Jeffrey Michael Frazier (born August 10, 1982) is an American former professional baseball outfielder who played with the Detroit Tigers of Major League Baseball in 2010.

Career

Amateur career
Frazier played on Toms River, New Jersey, little league teams that made the 1995 Little League World Series and 1996 Junior League World Series. He attended Toms River High School South, where he was named The Star-Ledgers state player of the year in 2001.

Frazier attended Rutgers University and played for the Rutgers Scarlet Knights baseball team. In 2003, he played collegiate summer baseball with the Chatham A's of the Cape Cod Baseball League and was named a league all-star.

Minor leagues
The Detroit Tigers selected Frazier in the third round of the 2004 Major League Baseball draft. In 2007, he was traded to the Seattle Mariners for Yorman Bazardo. He signed with the Tigers as a minor league free agent following the 2007 season. He would stay in the Tigers organization through the 2010 season, making a brief Major League appearance in 2010.
****************************************
Written request 1 → Tally the lines of the records that contain the string "numericTimeSignature", treating uppercase and lowercase as different. Give only the number.
The records that follow are unrelated to the text above.

Dataset items:
****************************************
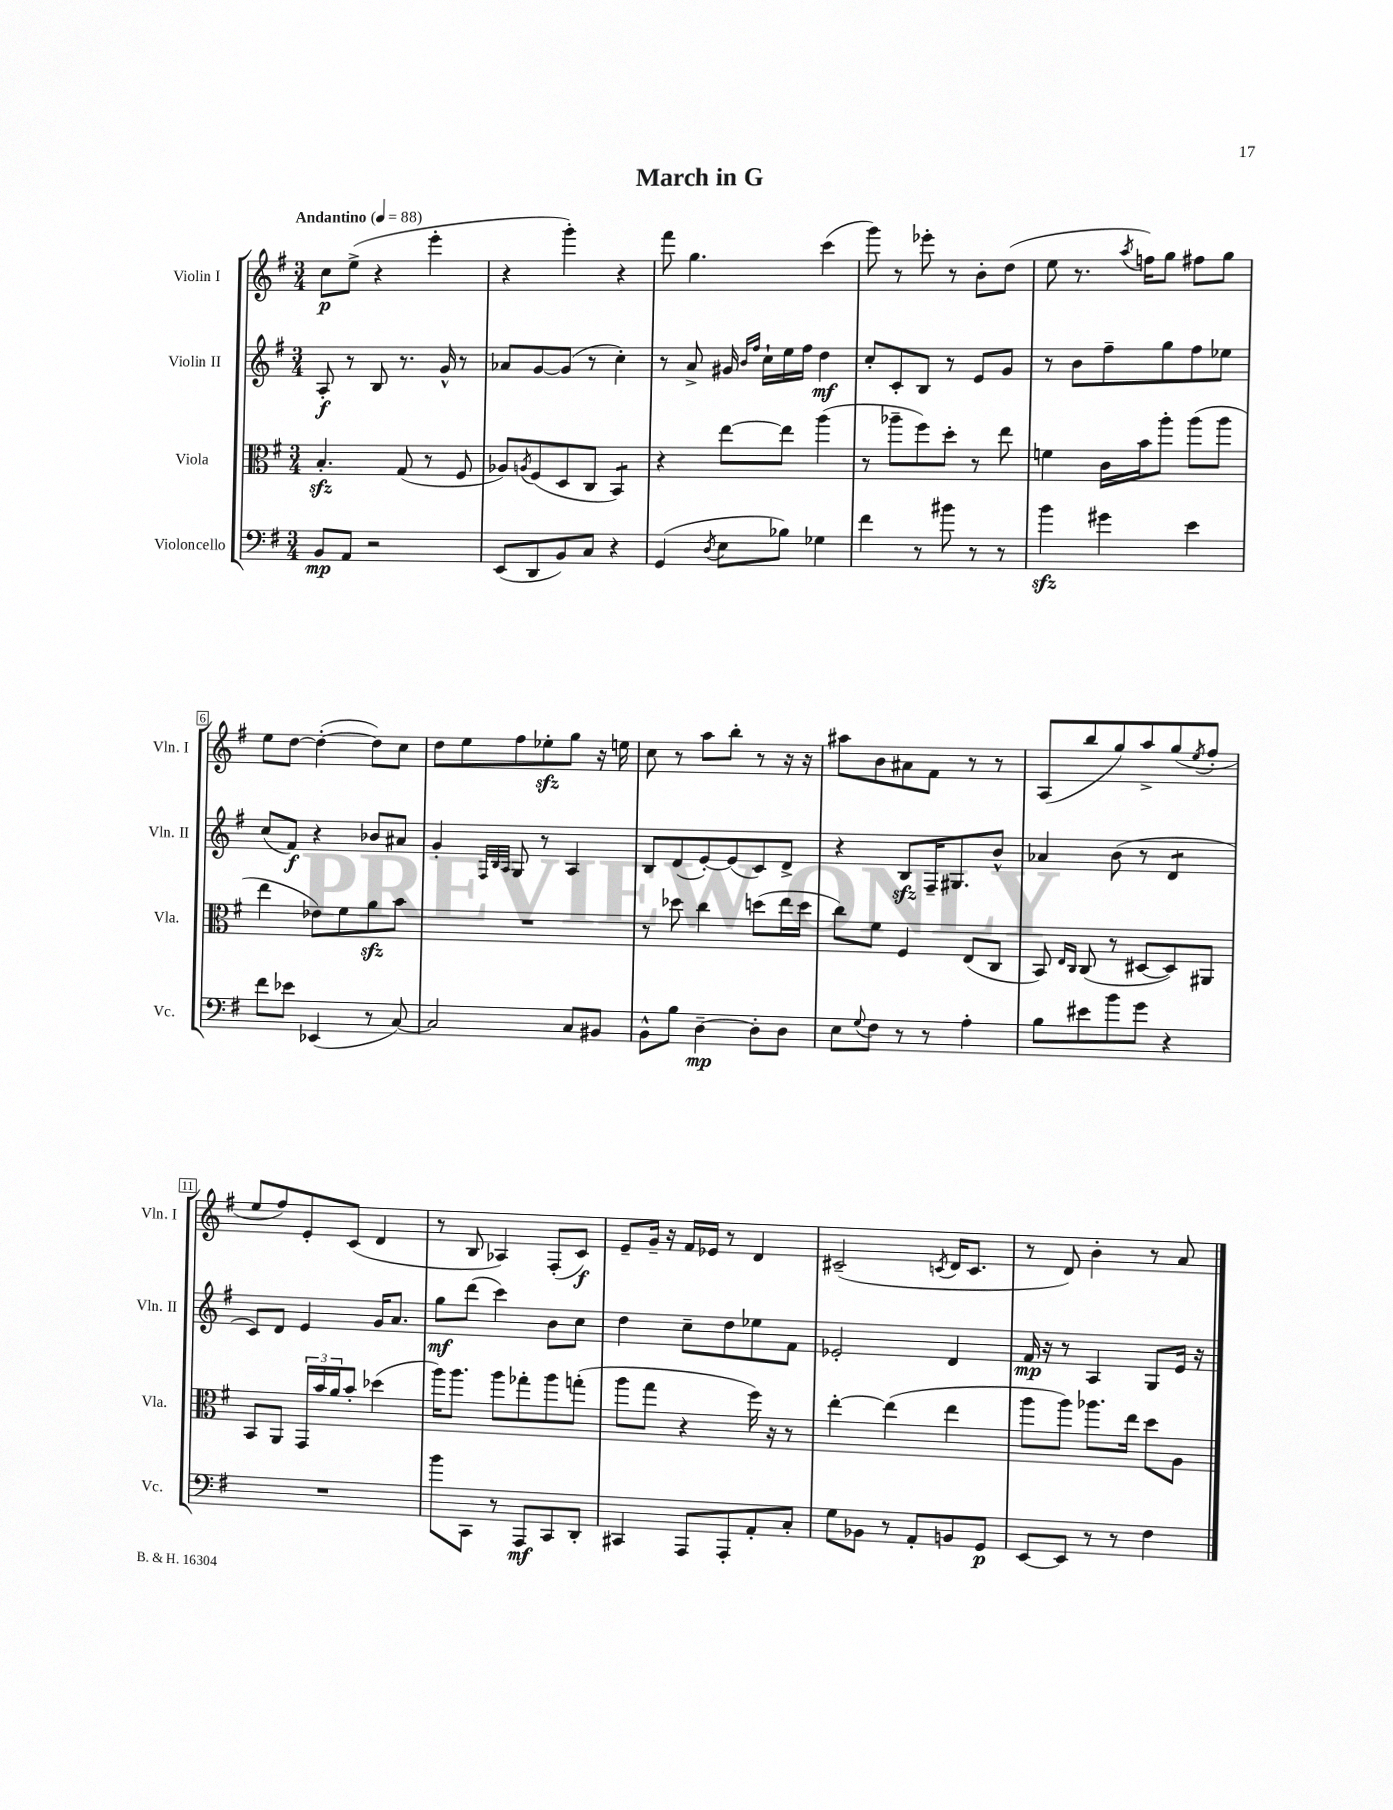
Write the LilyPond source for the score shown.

\header { title = "March in G" }
<<
\new StaffGroup <<
\new Staff = "s0" \with { instrumentName = "Violin I" shortInstrumentName = "Vln. I" } {
    \clef treble \key g \major \numericTimeSignature \time 3/4 \tempo "Andantino" 4 = 88
    c''8\p e''8->( r4 e'''4-. |
    r4 g'''4-.) r4 |
    fis'''8 g''4. c'''4( |
    g'''8) r8 ees'''8-. r8 b'8-. d''8( |
    e''8 r8. \acciaccatura { a''8 } f''16) g''8 fis''8 g''8 |
    e''8 d''8~ d''4~-.( d''8) c''8 |
    d''8 e''8 fis''8 ees''8-.\sfz g''8 r16 e''16 |
    c''8 r8 a''8 b''8-. r8 r16 r16 |
    ais''8 b'8 ais'8 fis'8 r8 r8 |
    a8( b''8 g''8) a''8-> g''8( \acciaccatura { e''8 } fis''8-. |
    e''8 fis''8) e'8-. c'8( d'4 |
    r8 b8 aes4) fis8-.( c'8\f) |
    e'8-- g'16-- r16 fis'16 ees'16 r8 d'4 |
    cis'2--( \acciaccatura { c'8 } d'16 c'8. |
    r8 d'8) b'4-. r8 a'8 \bar "|." |
}
\new Staff = "s1" \with { instrumentName = "Violin II" shortInstrumentName = "Vln. II" } {
    \clef treble \key g \major \numericTimeSignature \time 3/4
    a8-.\f r8 b8 r8. g'16-^ r8 |
    aes'8 g'8~ g'8( r8 c''4-.) |
    r8 a'8-> gis'16 \grace { b'16 fis''16 } c''16-! e''16 fis''16 d''4\mf |
    c''8-. c'8-. b8 r8 e'8 g'8 |
    r8 b'8 fis''8-- g''8 fis''8 ees''8 |
    c''8( fis'8\f) r4 bes'8 ais'8 |
    g'4-. \grace { fis32 b32 a32 } g8 r8 a4 |
    b8 d'8( e'8~-.) e'8( c'8) d'8-> |
    r4 b8\sfz fis16-- gis8. b'8-^ |
    aes'4 b'8( r8 d'4:8 |
    c'8) d'8 e'4 g'16 a'8. |
    g''8\mf d'''8( c'''4) b'8 c''8 |
    d''4 c''8-- d''8 ees''8 fis'8 |
    ees'2-. d'4 |
    fis'16\mp r16 r8 a4 g8 e'16 r16 \bar "|." |
}
\new Staff = "s2" \with { instrumentName = "Viola" shortInstrumentName = "Vla." } {
    \clef alto \key g \major \numericTimeSignature \time 3/4
    b4.-.\sfz g8( r8 fis8 |
    aes8) \acciaccatura { a8 } fis8( d8 c8 b,4:8) |
    r4 e''8~ e''8 a''4( |
    r8 aes''8-- fis''8) d''8-. r8 e''8 |
    f'4 c'16 b'16 a''8-. a''8( a''8 |
    e''4 ees'8) fis'8 a'8\sfz b'8 |
    R2. |
    r8 des''8 c''4 d''8( e''16 d''16 |
    c''8) fis'8 fis4 e8( c8 |
    b,8) \grace { e16 c16 } c8( r8 dis8~ dis8) ais,8 |
    b,8 a,8 \tuplet 3/2 { g,16 b'16 a'16 } b'8-. des''4( |
    a''16) a''8. a''8 ges''8-. a''8 g''8-.( |
    a''8 g''8 r4 fis''16) r16 r8 |
    e''4~-. e''4( e''4 |
    a''8 a''8) aes''8. e''16 d''8 a8 \bar "|." |
}
\new Staff = "s3" \with { instrumentName = "Violoncello" shortInstrumentName = "Vc." } {
    \clef bass \key g \major \numericTimeSignature \time 3/4
    b,8\mp a,8 r2 |
    e,8( d,8 b,8) c8 r4 |
    g,4( \acciaccatura { d8 } e8 bes8) ges4 |
    fis'4 r8 bis'8 r8 r8 |
    b'4\sfz gis'4 e'4 |
    fis'8 ees'8 ees,4( r8 c8~) |
    c2 c8 bis,8 |
    b,8-^ b8 d4~--\mp d8-. d8 |
    e8 \appoggiatura { g8 } fis8 r8 r8 a4-. |
    b8 eis'8 b'8 g'8 r4 |
    R2. |
    b'8 c,8 r8 a,,8\mf c,8 d,8-. |
    cis,4 a,,8 a,,8-. a,8-. c8-. |
    g8 bes,8 r8 a,8-. b,8 g,8\p |
    e,8~ e,8 r8 r8 fis4 \bar "|." |
}
>>
>>
\layout { \context { \Score \override BarNumber.stencil = #(make-stencil-boxer 0.1 0.3 ly:text-interface::print) } }
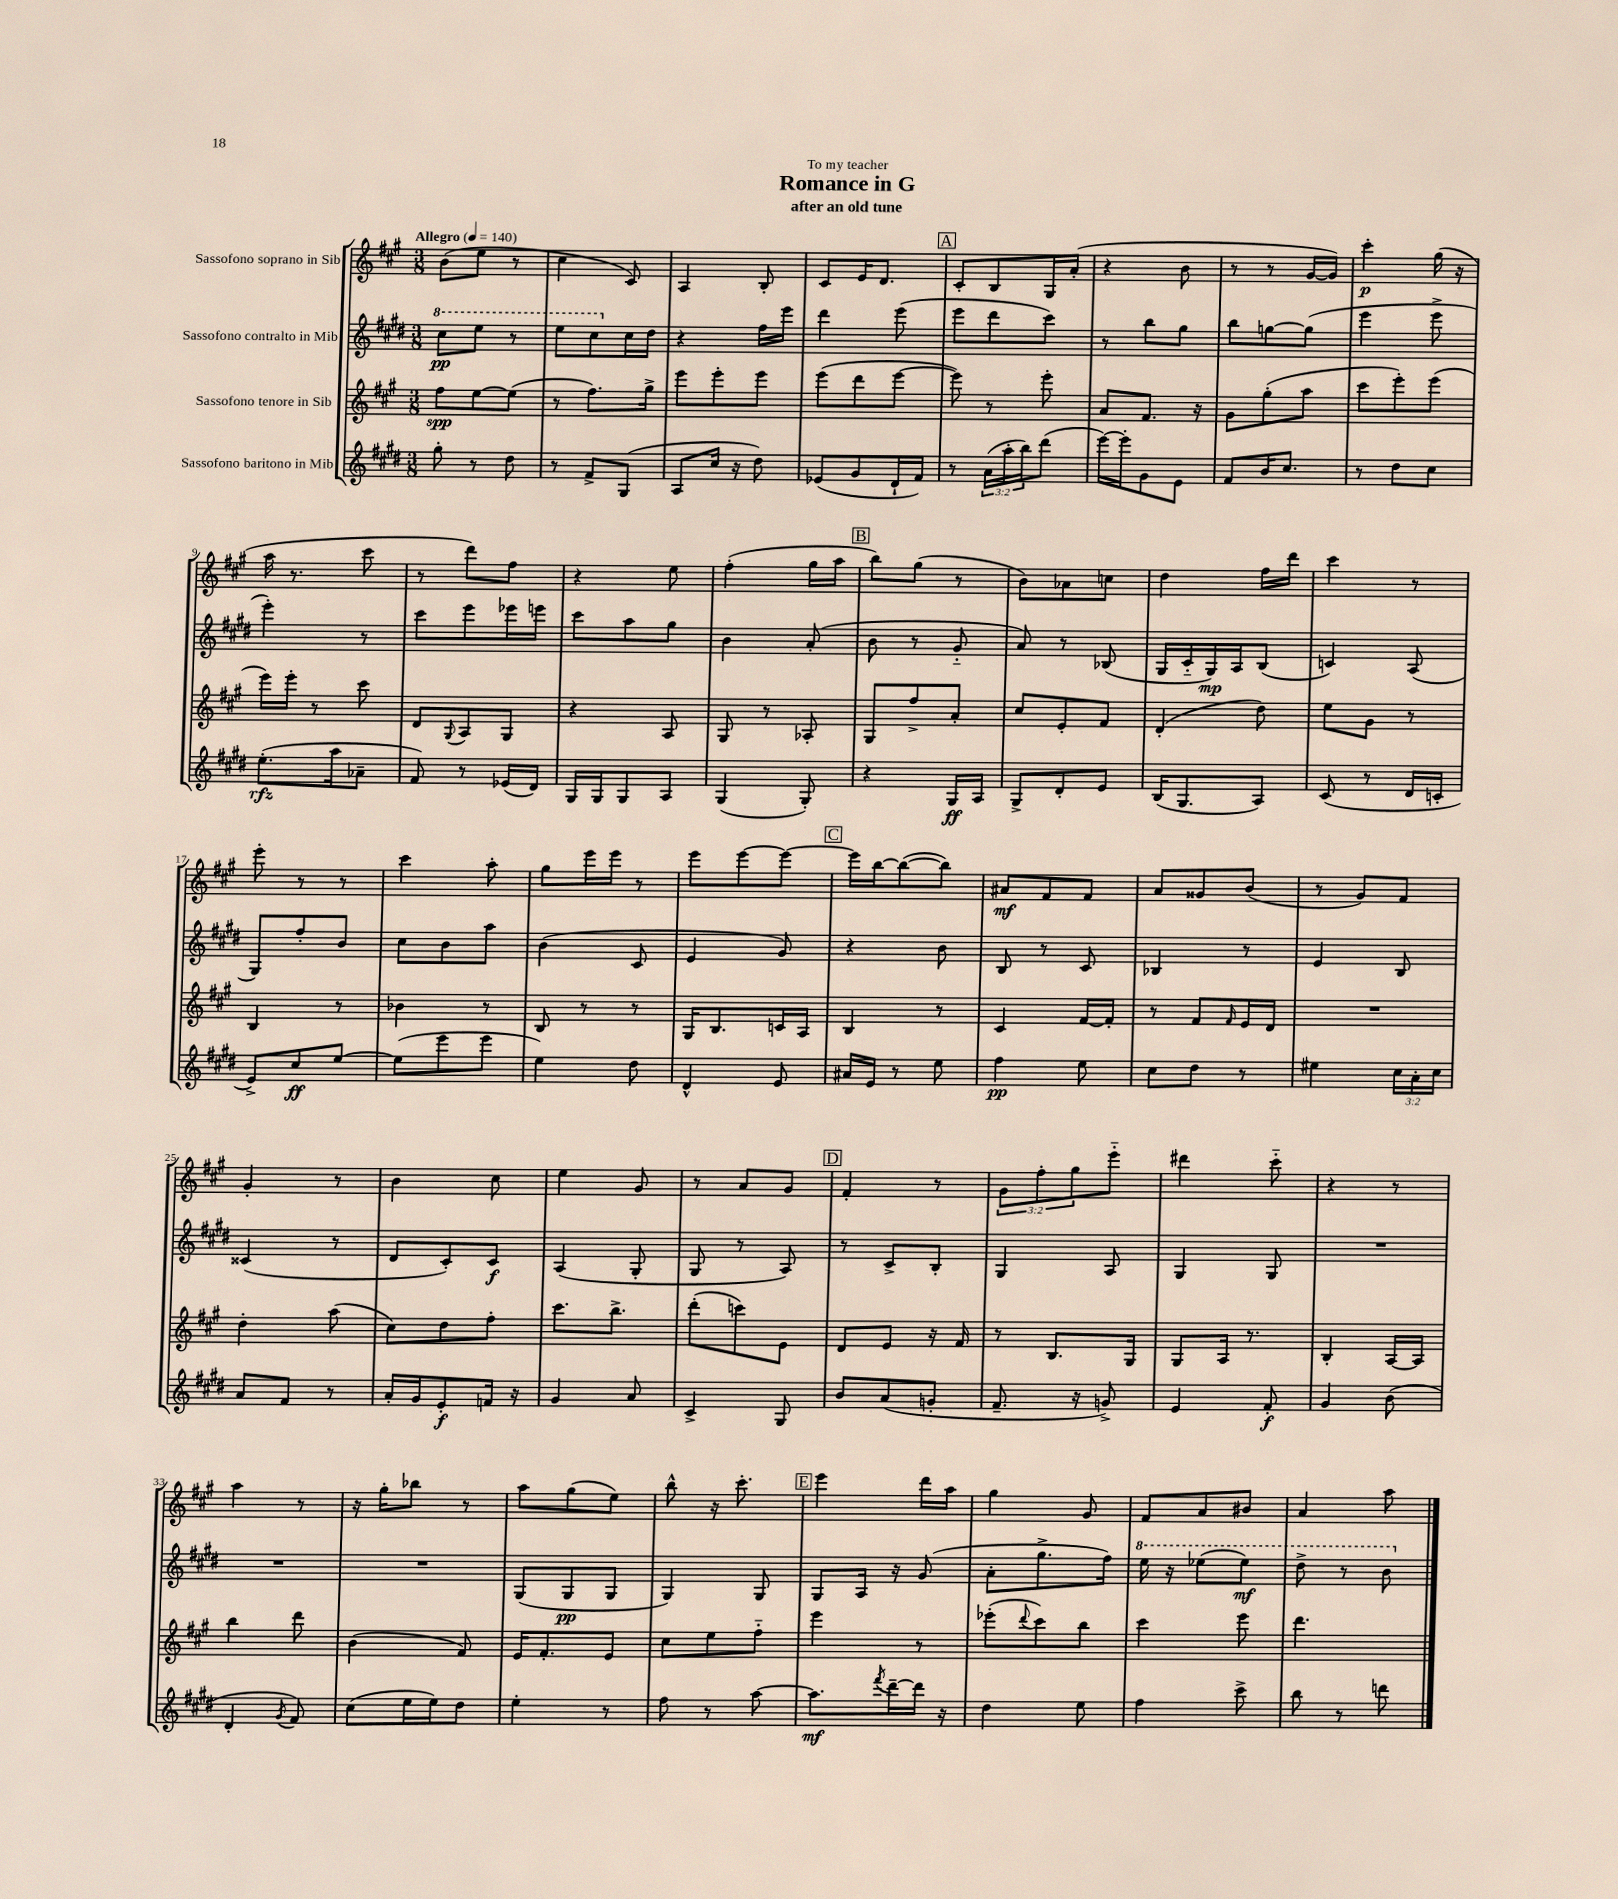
****************************************
Written request 2 → Write out the part of the text about the baseball player starting with "Frazier attended Rutgers" and going on through "a league all-star.", copying it word for word.

Written reply 1 → 4

Written reply 2 →
Frazier attended Rutgers University and played for the Rutgers Scarlet Knights baseball team. In 2003, he played collegiate summer baseball with the Chatham A's of the Cape Cod Baseball League and was named a league all-star.